Sohail is nearly nine years old and is a strapping lad. He has quite significant behavioural difficulties associated with autism and is dependent on his parents for all his self care needs. He has to be watched constantly as he will, otherwise, hurt himself or others. His mum was explaining how, when she cooks, she holds him with one hand and cooks with the other! These parents get no respite from caring for their children which is a 24-7 job.

 

Speaking opportunities

Our local church here in Tirunelvelli has a wonderful pastor, who has a niece with Autism which has given him some firsthand experience with the disorder. We have been given a 20 minute time slot on the 26th of January, Sunday morning service to talk about Autism and how it is different from Mental Health disorders and Learning Disability.
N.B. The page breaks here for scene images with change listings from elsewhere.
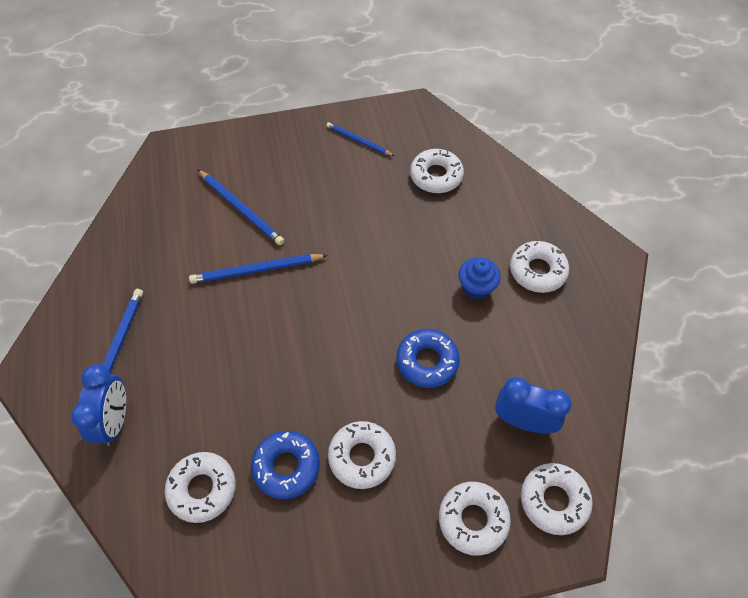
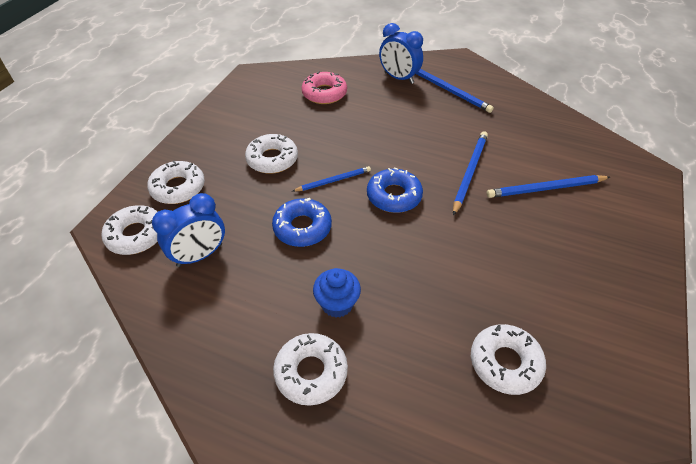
camera: 125 degrees right, 10 degrees down
white donut [165,452,236,523] -> pink donut [302,71,347,104]
blue donut [251,431,320,499] -> blue donut moved to [367,167,423,213]
blue pencil [326,122,394,156] -> blue pencil moved to [293,166,371,192]

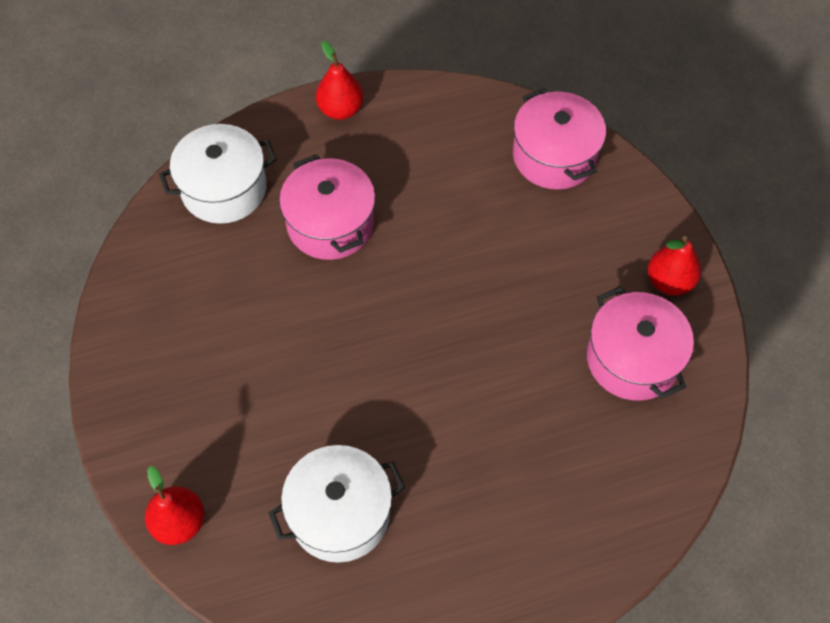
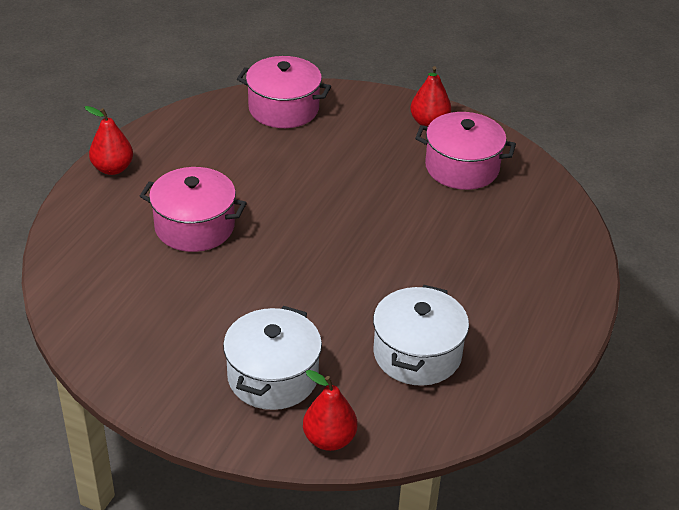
camera: 50 degrees left, 20 degrees down
white pot [159,124,277,224] -> white pot moved to [223,306,322,410]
It's an opportunity we really look forward to though I am slightly anxious about conveying everything we want to in Tamil. Please pray for the right words. Please pray that people will go home with positive attitudes about autism. Please pray that computers/projectors etc will work on the day as much of the presentation uses audiovisual material.

On the 28th of January, we have been invited to speak to 40 vicars from the Tirunelvelli district. This is again a fantastic opportunity for pastors to carry the message back to their community that children with autism have many positive traits and are definitely not 'possessed'.

 

Other news

  1. Please pray for parents (especially of Akshaya and Glyton) whose attendance is very erratic. We believe that at this age there is a lot we can do to help them develop, but parents seem to not get this message.

  2. We have a child with autism who is also blind. We are not entirely sure how to go about working with him. Please pray for wisdom and resources.

  3. Please continue praying for government approval for our early intervention centre. The papers have gone to the Minister's office. We have had no news from them, though it's been sat in their office for months now. We really need a big push in prayer now to get those papers out and for the orders to take effect and the funding to come in.